Pattern 1: Horizontal Scaling (Add More Nodes)

Spark cluster: 10 servers
├─ Driver (1 server): coordinates
├─ Executor (9 servers): process in parallel
└─ Data is distributed across all executors

Cost: Linear with cluster size

Pattern 2: Vertical Scaling (Bigger Machines)

Single warehouse: More CPU, More RAM
├─ Snowflake: Scale compute independently
├─ BigQuery: Slots (reserved compute per hour)
└─ Databricks: More workers per cluster

Cost: Diminishing returns (doubling resources ≠ 2x speed)

Pattern 3: Query Result Caching

Query 1: SELECT TOP 10 products by revenue (5 seconds, 10 GB scanned)
      └─ Result cached in memory
Query 2: Same query (0.5 seconds, cache hit)
      └─ Saves 10 GB scan and 4.5 seconds

BigQuery: 24-hour cache (free!)
Snowflake: Query result cache (free!)
Databricks: Percentage-based cache (smart storage)


Data Warehouse Scaling: Cloud-Native Databases

BigQuery (Google Cloud)

Model: Fully managed, separate storage/compute

Storage: 100 TB (Cloud Storage)
Compute: Query 1 PB (parallel SQL)
Pricing: $6.25/TB scanned (only pay for what you query)

Scaling: Automatic, transparent

Snowflake

Model: Shared storage (S3/GCS) + separate compute clusters

Storage: S3/GCS (shared, lower cost)
Compute: Snowflake clusters (scale independently)
Pricing: $1-4 per credit (1 credit ≈ 1 server⋅hour)
Scaling: Manual (specify cluster size)

Databricks

Model: Delta Lake (optimized Parquet) on cloud storage + Spark

Storage: Delta format (S3/GCS, optimized compression)
Compute: Spark clusters (on EC2/GCP/Azure)
Pricing: $0.30-0.50 per DBU-hour
Scaling: Cluster autoscaling (define min/max size)

Modern Data Stack Architecture

graph TB
    A["Data Sources<br/>Apps, APIs, Logs"]
    B["Cloud Storage<br/>S3, GCS, ADLS"]
    C["Ingestion<br/>Fivetran, Stitch,<br/>Custom"]
    D["Orchestration<br/>Airflow, Dagster"]
    E["Transformation<br/>dbt, Spark SQL"]
    F["Warehouse<br/>BigQuery,<br/>Snowflake"]
    G["BI Layer<br/>Looker, Tableau,<br/>Metabase"]

    A --> C
    C --> B
    B --> D
    D --> E
    E --> F
    F --> G

Key Takeaways

Spark for distributed processing, Airflow/dbt for orchestration.

dbt is preferred for SQL transformations (built-in testing, documentation).

Airflow for complex workflows with non-SQL steps.

Horizontal scaling (more nodes) beats vertical (bigger machines).

Cloud-native (BigQuery, Snowflake) handles scaling automatically.

Query result caching provides free 10-100x speed for repeated queries.


Practice Questions

  1. When would you use Spark vs.
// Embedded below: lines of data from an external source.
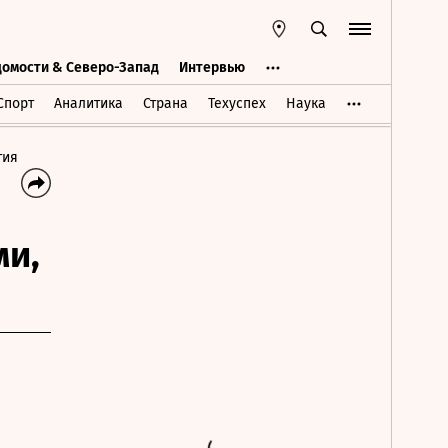
домости & Северо-Запад
Интервью
Ведомости & Северо-Запад
Интервью
Спорт
Аналитика
Страна
Техуспех
Наука
тия
ми,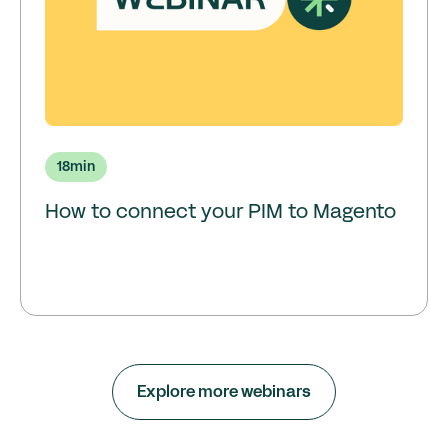
18
min
How to connect your PIM to Magento
Explore more webinars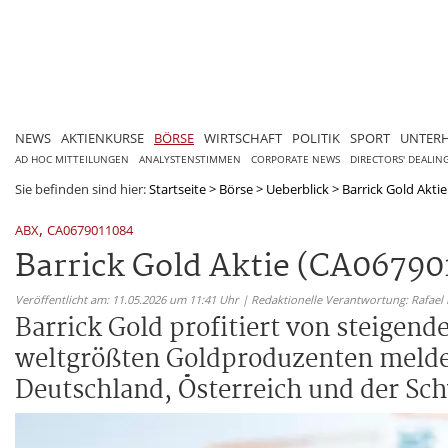
NEWS
AKTIENKURSE
BÖRSE
WIRTSCHAFT
POLITIK
SPORT
UNTER
AD HOC MITTEILUNGEN
ANALYSTENSTIMMEN
CORPORATE NEWS
DIRECTORS' DEALIN
Sie befinden sind hier:
Startseite
>
Börse
>
Ueberblick
>
Barrick Gold Aktie
,
ABX
CA0679011084
Barrick Gold Aktie (CA067901
Veröffentlicht am: 11.05.2026 um 11:41 Uhr | Redaktionelle Verantwortung: Rafael
Barrick Gold profitiert von steigen
weltgrößten Goldproduzenten meldet 
Deutschland, Österreich und der Sch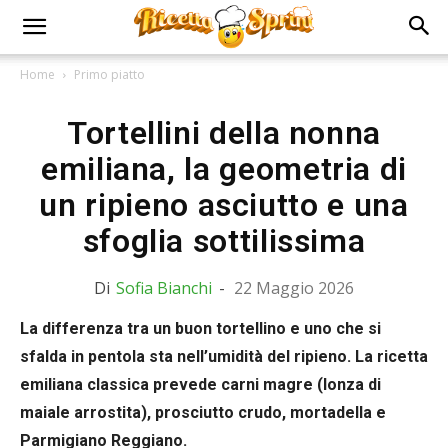
Home
Primo piatto
Tortellini della nonna
emiliana, la geometria di
un ripieno asciutto e una
sfoglia sottilissima
Di
Sofia Bianchi
-
22 Maggio 2026
La differenza tra un buon tortellino e uno che si
sfalda in pentola sta nell’umidità del ripieno. La ricetta
emiliana classica prevede carni magre (lonza di
maiale arrostita), prosciutto crudo, mortadella e
Parmigiano Reggiano.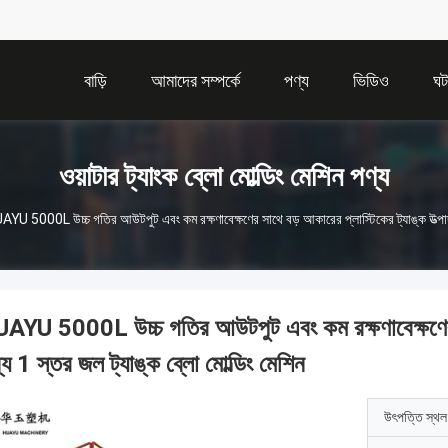
বাড়ি
আমাদের সম্পর্কে
পণ্য
ভিডিও
ঘট
ওয়াটার ট্যাংক ব্লো মোল্ডিং মেশিন পণ্য
YU 5000L উচ্চ গতির আউটপুট এবং কম রক্ষণাবেক্ষণের সাথে বড় আকারের প্লাস্টিকের ট্যাঙ্ক উত্পাদন
AYU 5000L উচ্চ গতির আউটপুট এবং কম রক্ষণাবেক্ষণের সা
্য 1 স্তর জল ট্যাঙ্ক ব্লো মোল্ডিং মেশিন
উৎপত্তি স্থল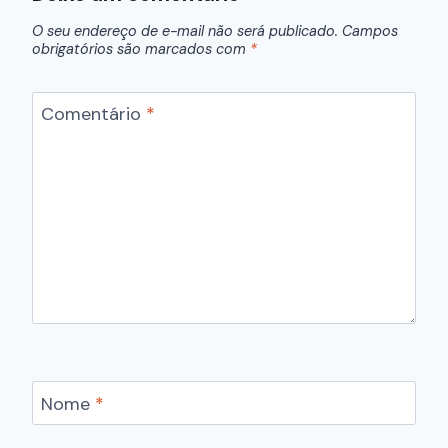
O seu endereço de e-mail não será publicado.
Campos
obrigatórios são marcados com
*
Comentário
*
Nome
*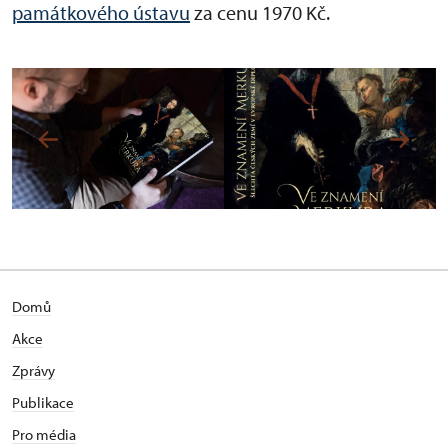
památkového ústavu
za cenu 1970 Kč.
Domů
Akce
Zprávy
Publikace
Pro média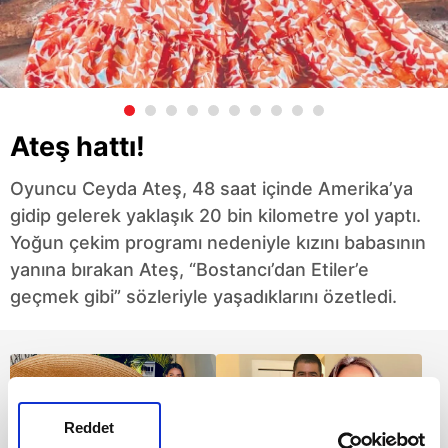
Ateş hattı!
Oyuncu Ceyda Ateş, 48 saat içinde Amerika’ya
gidip gelerek yaklaşık 20 bin kilometre yol yaptı.
Yoğun çekim programı nedeniyle kızını babasının
yanına bırakan Ateş, “Bostancı’dan Etiler’e
geçmek gibi” sözleriyle yaşadıklarını özetledi.
Reddet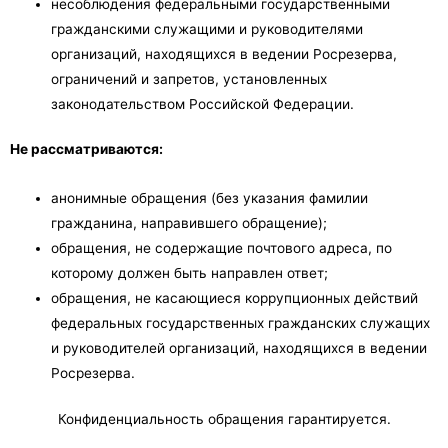
несоблюдения федеральными государственными
гражданскими служащими и руководителями
организаций, находящихся в ведении Росрезерва,
ограничений и запретов, установленных
законодательством Российской Федерации.
Не рассматриваются:
анонимные обращения (без указания фамилии
гражданина, направившего обращение);
обращения, не содержащие почтового адреса, по
которому должен быть направлен ответ;
обращения, не касающиеся коррупционных действий
федеральных государственных гражданских служащих
и руководителей организаций, находящихся в ведении
Росрезерва.
Конфиденциальность обращения гарантируется.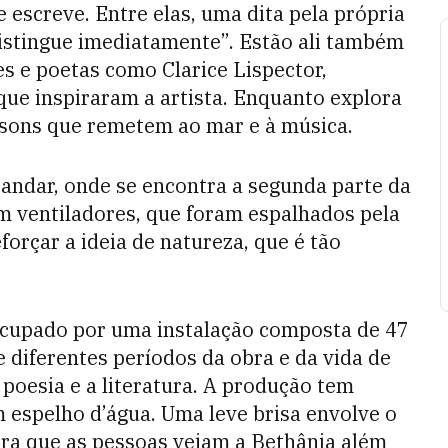
e escreve. Entre elas, uma dita pela própria
istingue imediatamente”. Estão ali também
es e poetas como Clarice Lispector,
ue inspiraram a artista. Enquanto explora
 sons que remetem ao mar e à música.
 andar, onde se encontra a segunda parte da
om ventiladores, que foram espalhados pela
eforçar a ideia de natureza, que é tão
 ocupado por uma instalação composta de 47
diferentes períodos da obra e da vida de
poesia e a literatura. A produção tem
 espelho d’água. Uma leve brisa envolve o
ara que as pessoas vejam a Bethânia além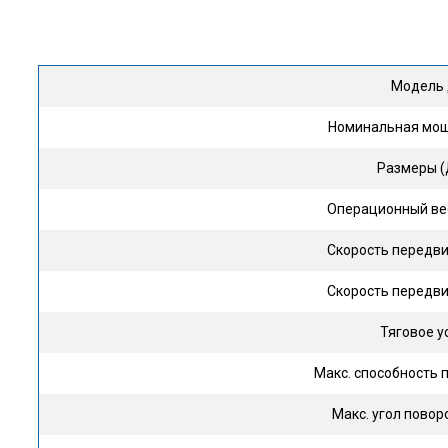
Модель
Номинальная мощ
Размеры 
Операционный ве
Скорость передв
Скорость передв
Тяговое у
Макс. способность
Макс. угол пово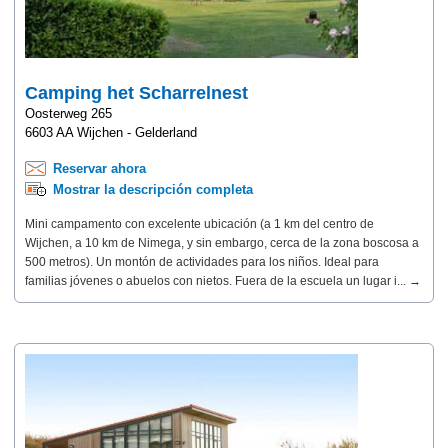
Camping het Scharrelnest
Oosterweg 265
6603 AA Wijchen - Gelderland
Reservar ahora
Mostrar la descripción completa
Mini campamento con excelente ubicación (a 1 km del centro de
Wijchen, a 10 km de Nimega, y sin embargo, cerca de la zona boscosa a
500 metros). Un montón de actividades para los niños. Ideal para
familias jóvenes o abuelos con nietos. Fuera de la escuela un lugar i... →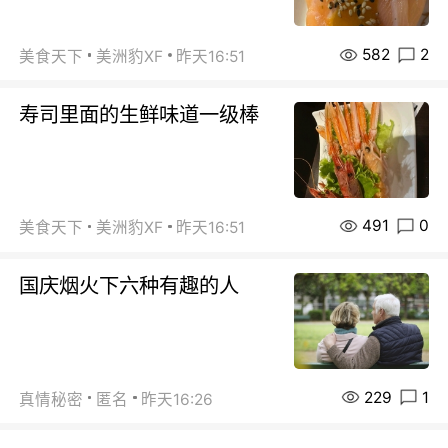
582
2
美食天下
美洲豹XF
昨天16:51
寿司里面的生鲜味道一级棒
491
0
美食天下
美洲豹XF
昨天16:51
国庆烟火下六种有趣的人
229
1
真情秘密
匿名
昨天16:26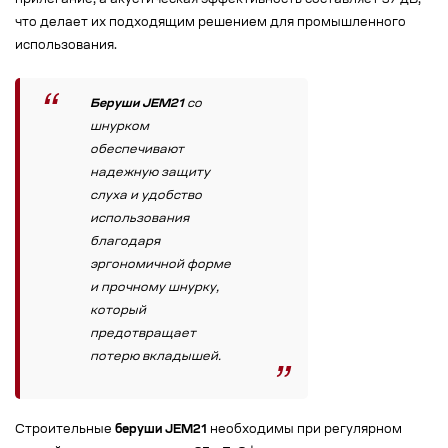
прилегание, а акустическая эффективность составляет 37 дБ,
что делает их подходящим решением для промышленного
использования.
Беруши JEM21
со
шнурком
обеспечивают
надежную защиту
слуха и удобство
использования
благодаря
эргономичной форме
и прочному шнурку,
который
предотвращает
потерю вкладышей.
Строительные
беруши JEM21
необходимы при регулярном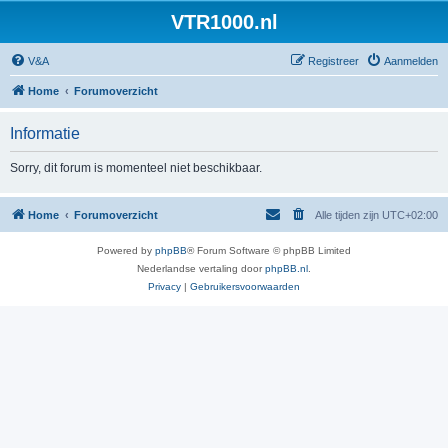
VTR1000.nl
V&A
Registreer
Aanmelden
Home
Forumoverzicht
Informatie
Sorry, dit forum is momenteel niet beschikbaar.
Home
Forumoverzicht
Alle tijden zijn
UTC+02:00
Powered by
phpBB
® Forum Software © phpBB Limited
Nederlandse vertaling door
phpBB.nl
.
Privacy
|
Gebruikersvoorwaarden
BigQuery SQL?
  2. Why is dbt preferred over Airflow for SQL transforms?
  3. How does Spark's lazy evaluation help with performance?
  4. What's the cost advantage of cloud-native databases (BigQuery) vs. self-managed (Spark)?
  5. Design an Airflow DAG for: Extract → Transform (dbt) → Load.